The group of additive sequences of integers

This is a proof which is completely elementary (although not too simple). The idea is to prove that, for $n$ sufficiently big, $f(e_{n})=0$.

Consider a sequence of the kind $x=(2^{n_{1}},2^{n_{2}},...)$, where $(n_{i})$ is an increasing sequence of natural numbers (I'll explain later how I'm going to choose that sequence). For every $k$, we have

$$ f(x)=f(2^{n_{1}},...,2^{n_{k}},2^{n_{k+1}},...)=\sum_{i=1}^{k}2^{n_{i}}f(e_{i})+f(0,...,0,2^{n_{k+1}},2^{n_{k+2}},...)=\sum_{i=1}^{k}2^{n_{i}}f(e_{i})+2^{n_{k+1}}f(0,...,0,1,2^{n_{k+2}-n_{k+1}},2^{n_{k+3}-n_{k+1}},...). $$

Call $b_{k}=f(0,...,0,1,2^{n_{k+2}-n_{k+1}},2^{n_{k+3}-n_{k+1}},...)$, so that

$$f(x)=\sum_{i=1}^{k}2^{n_{i}}f(e_{i})+2^{n_{k+1}}b_{k}.$$

Therefore,

$$b_{k}=\dfrac{1}{2^{n_{k+1}}}\left[f(x)-\sum_{i=1}^{k}2^{n_{i}}f(e_{i})\right].$$

Now, applying the Triangle Inequality,

$$|b_{k}|\leq \dfrac{1}{2^{n_{k+1}}}\left[|f(x)|+\sum_{i=1}^{k}2^{n_{i}}|f(e_{i})|\right].$$

By choosing $(n_{i})$ appropriately, we can make the right hand side of the above inequality tend to $1/2$. Simply choose by recursion the sequence so that for every $k$,

$$\sum_{i=1}^{k}2^{n_{i}}|f(e_{i})|<\dfrac{1}{2}2^{n_{k+1}},$$

and we have convergence to $1/2$. Since $b_{k}$ is an integer for every $k$, we have $b_{k}=0$ for $k\geq N$ ($N$ being a sufficiently large natural number).
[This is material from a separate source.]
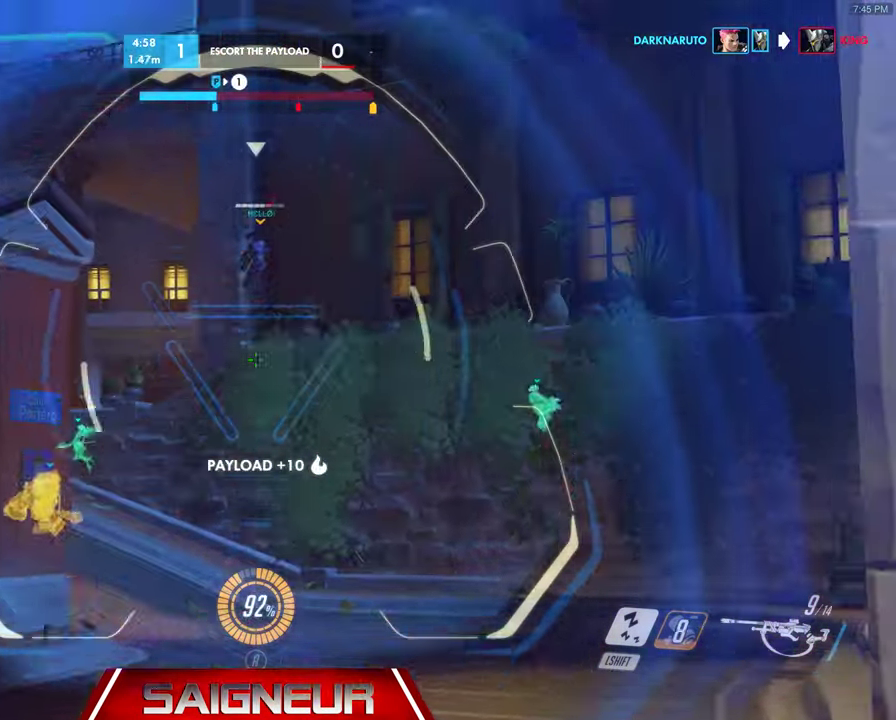
{"keys": ["a", "s"], "mouse": ["right"], "events": [[234, "a", "down"], [234, "mouse_left", "down"], [367, "mouse_left", "up"], [467, "a", "up"], [500, "a", "down"]]}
Now, simply notice that $b_{k}=f(e_{k+1})+2^{n_{k+2}-n_{k+1}}b_{k+1}$ (this follows directly from the definition of $b_{k}$). Using this, we deduce immediately that $f(e_{k})=0$ for large $k$.

Hope this helps!

So this all appears in Section 94 of Fuchs's Infinite Abelian Groups II, and this is due to Sasiada. The general result is that this property holds whenever the image $G$ is countable and reduced (i.e., has no non-trivial divisible subgroup, where a divisible group is one where, given any $x\in G$ and $n\in \mathbb N$, there exists $y\in G$ such that $x=n\cdot y$). I will write the proof in the case of $G=\mathbb Z$, but it is a simple matter to generalize this.
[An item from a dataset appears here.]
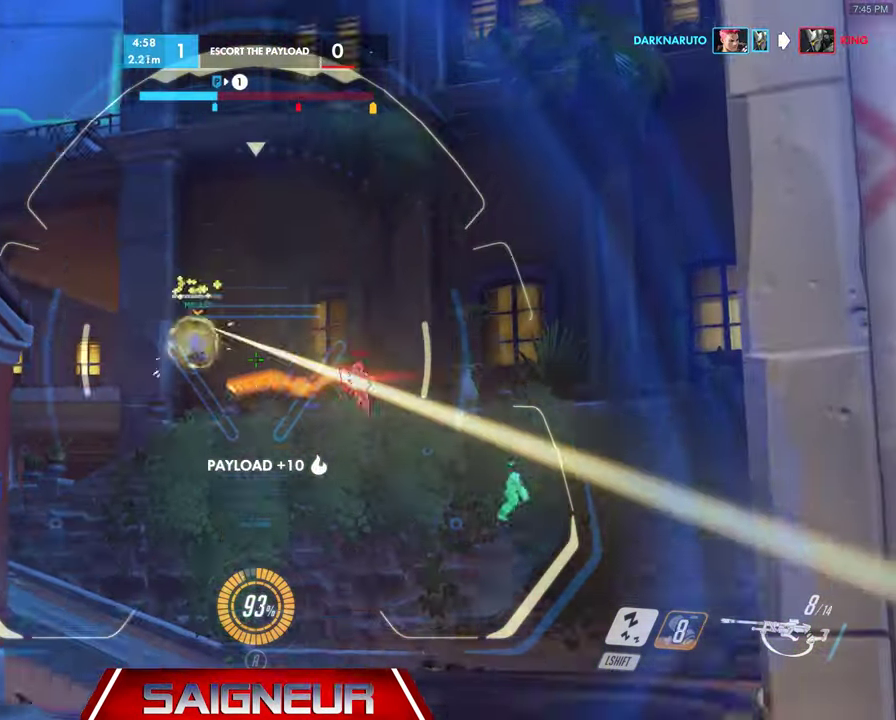
{"keys": ["s"], "mouse": ["right"], "events": [[467, "a", "up"]]}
Let $P$ be the product of countably many copies of $\mathbb{Z}$ and $G=\mathbb{Z}$. Let $\eta:P\to G$ be a homomorphism such that $\eta(e_n)\neq 0$ for infinitely many $n$. Of course, by removing those for which $\eta(e_n)=0$, we may assume that $\eta(e_n)$ is non-zero for all $n$. Since $\bigcap_m mG=0$, there exists a sequence of integers $$ 1=k_1<k_2<\cdots$$ such that $\eta(2k_n!e_n)\not\in k_{n+1}G$ for each $n=1,2,\dots$. The set of elements $(g_1,g_2,\dots)$ in $P$ with each $g_i$ equal to either $0$ or $k_i!$ has cardinality $2^{\aleph_0}$, and $G$ has strictly smaller cardinality. Thus there there are two different elements of this set that have the same image under $\eta$. Their difference is an element $x=(h_1,h_2,\dots)$ with each $h_i$ either $0$, $\pm k_i!$ or $\pm 2k_i!$.

But now we obtain a contradiction. If $j$ is the first index for which $h_j\neq 0$ (and there must be such an index as $x\neq 0$) then $\eta(h_j)\not\in k_{j+1}G$, and $$ \eta(h_j)=\eta(x)-\eta(0,\dots,0,h_{j+1},h_{j+2},\dots)=-\eta(0,\dots,0,h_{j+1},\dots)\in k_{j+1}G.$$

(There appears to be a typo in the proof of 94.2 in Fuchs. He only requires that $\eta(k_i!e_i)\not\in k_{i+1}G$ for all $i$, whereas it seems to me that you need the factor of $2$ because it looks like he gets the possibilities for the entries of $x$ wrong, and omits the potential $2k_i!$, and only has $0$ or $\pm k_i!$ as options for $h_i$.)